A miracle is what is not naturally possible. It is a supernatural occurrence. It is paranormal.
 
Religion uses miracles as evidence for the truth of its claims.
 
Miracles are events that seem to be against nature or the way natural law usually runs. In other words, they cannot be explained by nature. Examples are the Blessed Virgin Mary appearing to children, the unexplained cure of incurable illness, blood coming out of nowhere on Catholic communion wafers, the sun spinning at Fatima in Portugal in 1917 and most importantly Jesus Christ coming back to life after being dead nearly three days. It is thought that only God can do these things.
 
Suppose the Virgin Mary miraculously appears to some children. You discover they show every sign of telling the truth. What you have evidence for is not that Mary is appearing but that they are telling the truth as they see it. Believers should be saying, "We believe they are being truthful that they are experiencing apparitions possibly of the Blessed Virgin." They should not be saying, "We believe Mary is appearing to them." It's not enough to prove they are having apparitions. The important thing is who is appearing. But that can never be proven. Miracle believers have a vicious circle, "John says Mary appears to him. John is really having apparitions. Therefore Mary is appearing to him." That is not an argument. It is assuming the thing that needs to be proven.
 
They are really saying, "There is no evidence that it is Mary they see therefore it is Mary they see." This is a logical fallacy. They are putting the evidence that the children tell the truth before the evidence that the entity is Mary. They have to for the evidence that it is Mary does not exist. Mary cannot be pleased by people who follow apparitions for they end up not following her but deceiving themselves. They only seem to be her followers.
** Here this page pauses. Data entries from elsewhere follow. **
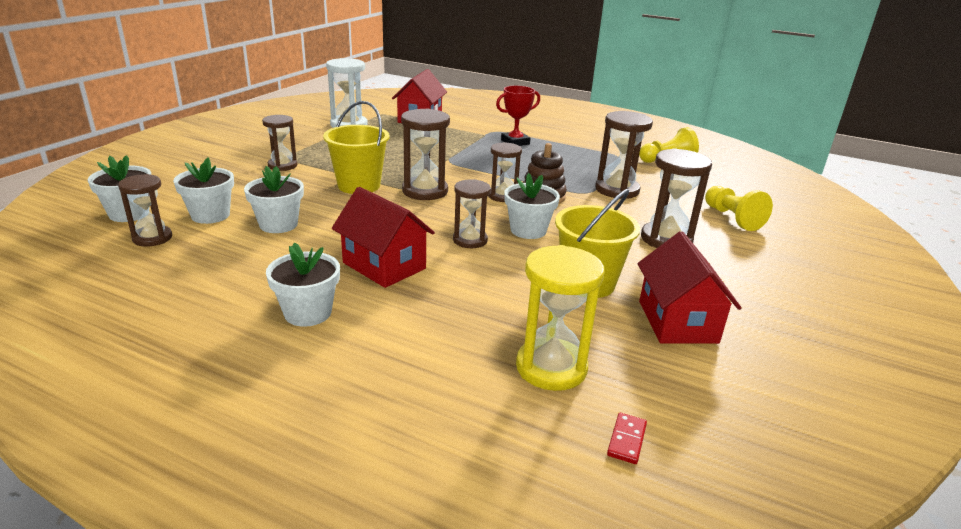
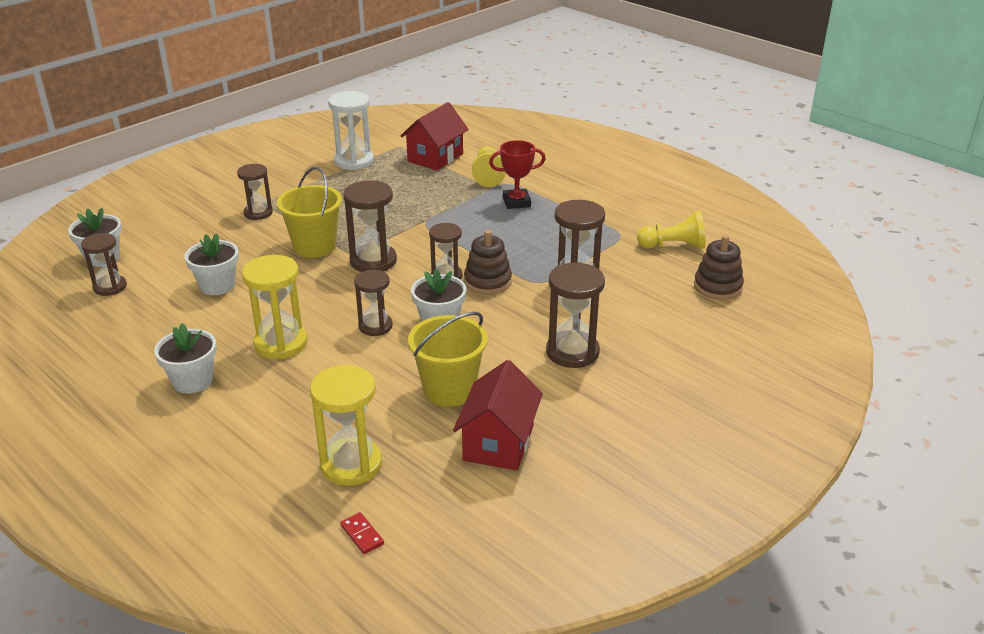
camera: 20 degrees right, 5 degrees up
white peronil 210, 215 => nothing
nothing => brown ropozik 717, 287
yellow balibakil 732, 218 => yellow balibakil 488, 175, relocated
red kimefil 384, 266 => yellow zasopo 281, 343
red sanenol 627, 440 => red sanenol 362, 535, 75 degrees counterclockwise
Miracles lead only to idolatry.
 
Another example of this fatal problem would be how the apostles testified that they met Jesus Christ in visions after he rose from the dead.
 
If I control your perception of your wife, what you have the relationship with is not her but this perception of her. She is not your perception of her. Even if the perception is right at times, your motive is to follow the perception not the truth.
 
Miracles speak of the believer's intent to believe in them because he wants to. Truth is not his concern. For this reason, we should assume that God does not do miracles and miracle reports are not based on the truth. This is not being biased. You are not biased if you mistrust what is suspect.